Un español con un salario de 60.000 euros dedica 18.000 al impuesto sobre la renta y a las cotizaciones a la Seguridad Social, y otros 8.000 euros, más o menos, a cumplir con el IVA y los tributos municipales. Habrá puesto, pues, en manos de las administraciones públicas el 43% de sus ganancias. A quien ingrese 25.000 euros le toca contribuir con 5.000 en impuestos directos y 3.700 más en indirectos, un 35% de todo su esfuerzo.

¿Nos iría mejor aliviando la carga del contribuyente? Los expertos, según la ideología con la que simpaticen, dicen una cosa y la contraria. El estado del bienestar y sus prestaciones -pensiones, subsidios, ayudas sociales- hay que costearlo, y no es precisamente barato.
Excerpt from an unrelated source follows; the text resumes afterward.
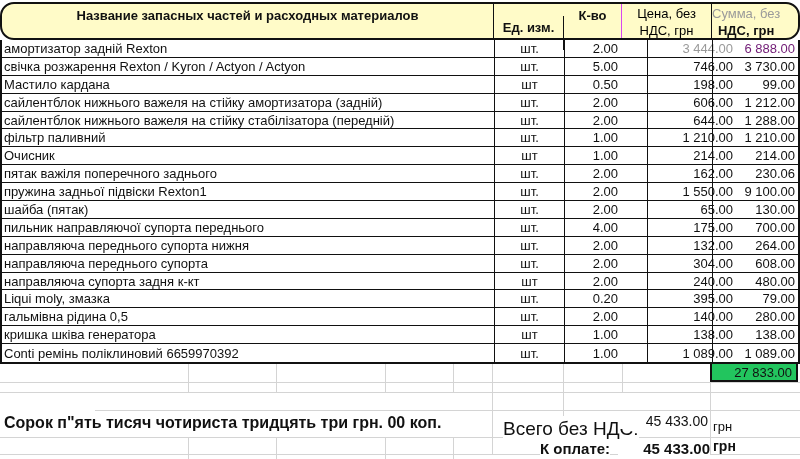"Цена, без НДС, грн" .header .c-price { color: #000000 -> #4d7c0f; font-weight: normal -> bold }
Pero también cabe afirmar que bajar impuestos no significa de manera automática recaudar menos. Ni incrementarlos ingresar más. La experiencia lo demuestra, en especial en este país, con unos gravámenes similares a los de Suecia y una eficacia recaudadora idéntica a la de Bulgaria.

El éxito tributario depende antes del número global de contribuyentes que del tipo aplicado. Con menores cotizaciones, redoblando el número de cotizantes, también cabe alcanzar una suma total mayor. Por eso lo sustancial es impulsar la economía: crear riqueza, reactivar el empleo. Llegados a este punto, sí parece racional plantearse ya, en Galicia y en España, la necesidad de acometer una reforma fiscal que reequilibre esfuerzo tributario y calidad de los servicios ofrecidos. Porque tensar y tensar la cuerda para aguantar el sistema a costa de seguir esquilmando los ahorros de los ciudadanos no va a resultar viable por mucho más tiempo.